Passados quatro anos, e já agora como membro do Poder Judiciário, considero que ao Supremo Tribunal Federal cabe uma parcela profundamente importante no sentido de se conferir relevância ao Direito, transformando a Constituição de um mero programa em norma de real controle do Poder. Neste contexto, e diante do Poder reformador já exercido e a se exercer, caberá ao Órgão máximo firmar os limites de inalterabilidade do Texto (art. 60, § 4º, CF/88), particularmente no que diz respeito aos direitos e garantias conquistados pelos indivíduos e pela coletividade em geral.
 
 


1 HÉLIO SILVIO OUREM CAMPOS. Professor da escola Superior da Magistratura/PE. Professor da Universidade Católica de Pernambuco. Colaborador do "Bureau Jurídico". Juiz Federal/PE. Mestre em Direito pela Universidade Federal de Pernambuco. Delegado eleito pela Seção Judiciária do Estado de Pernambuco na AJUFE - Associação Nacional dos Juízes Federais (1996). Ex-Procurador Judicial do Município do Recife. Ex-Consultor e Procurador do Estado de Pernambuco. Ex-Assessor do Corregedor Geral da Justiça do Estado de Pernambuco (1992-1993). Ex-Assessor do Relator da Comissão de Sistematização da Constituição do Estado de Pernambuco/89. Ex-Membro da Comissão de Sistematização Legislativa - Estado de Pernambuco (1989/1990). Aprovado em Concurso Público para Procurador do INCRA.

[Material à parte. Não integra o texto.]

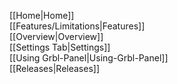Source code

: [[Home|Home]]<BR>
[[Features/Limitations|Features]]<BR>
[[Overview|Overview]]<BR>
[[Settings Tab|Settings]]<BR>
[[Using Grbl-Panel|Using-Grbl-Panel]]<BR>
[[Releases|Releases]]<BR>
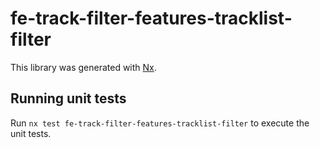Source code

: # fe-track-filter-features-tracklist-filter

This library was generated with [Nx](https://nx.dev).

## Running unit tests

Run `nx test fe-track-filter-features-tracklist-filter` to execute the unit tests.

2 Ver ENGISCH, Karl, Introdução ao Pensamento Jurídico. Trad. J. Baptista Machado. 6 ed., Lisboa: Fundação Caloustc Gulbenkian, 1988, ps. 13 e 19.

3 Nesta época, ainda não era Juiz, mas Procurador do Estado de Pernambuco.

4 Aristóteles precisou vários significados para o termo princípio, a saber: ponto de partida do movimento de uma coisa; o melhor ponto de partida; o elemento primeiro e imanente da geração etc. (Ver MORA, José Ferrater. Dicionário de Filosofia. Trads.: Antônio José Massano e Manuel J. Palmerim. Lisboa: Publicações Dom Quixote, 1991, ps. 322-3).

5 CANOTILHO, José Joaquim Gomes. Direito Constitucional. 3. Ed., Coimbra, Almedina, 1983, ps. 200-3.

6 Não cabe para a Constituição o isolamento no mundo lógico. É preciso que ela seja efetiva. A proclamada natureza programática das normas constitucionais termina por esconder uma reação às suas conquistas. O direito é feito para o presente e para o futuro, e não como um culto ao passado imutável ("vontade do legislador"). Não cabe aos mortos o governo dos vivos.

7 A expressão regra jurídica foi aqui utilizada em sentido diverso do empregado por Kelsen, para quem regra jurídica é proposição descritiva, própria, portanto, à Ciência do Direito. Entendo: a) se a norma é jurídica, é prescritiva. Este raciocínio se aplica, inclusive, às normas constitucionais; b) todas as normas constitucionais são jurídicas, e, portanto, prescritivas; c) a referência feita aos princípios gerais do direito, na Lei de Introdução ao Código Civil, em nada autoriza compreender que as normas constitucionais estejam inseridas nesta categoria. Afinal, a Lei de Introdução ao Código Civil é que deve ser interpretada de acordo com a Constituição, e não o inverso. Mais: conforme o art. 4, da Lei de Introdução, apenas devem ser aplicados os princípios gerais na hipótese de omissão legal. Admitir que a Constituição esteja preenchida por princípios gerais é o mesmo que afirmar que só se deve aplicá-la se não houver lei que disponha contrariamente a ela, o que constitui um absurdo.

8 JEAMMAUD, Antoine. Les principes dans le Droit français du Travail. Droit Social n. 9/10, set-out, 1982, p. 618.

9 SANTOS, J. M. de Carvalho. Código Civil Brasileiro Interpretado - Introdução e Parte Geral (arts. 1-42.) Metropole Editora, 1936, 1º vol., p. 12.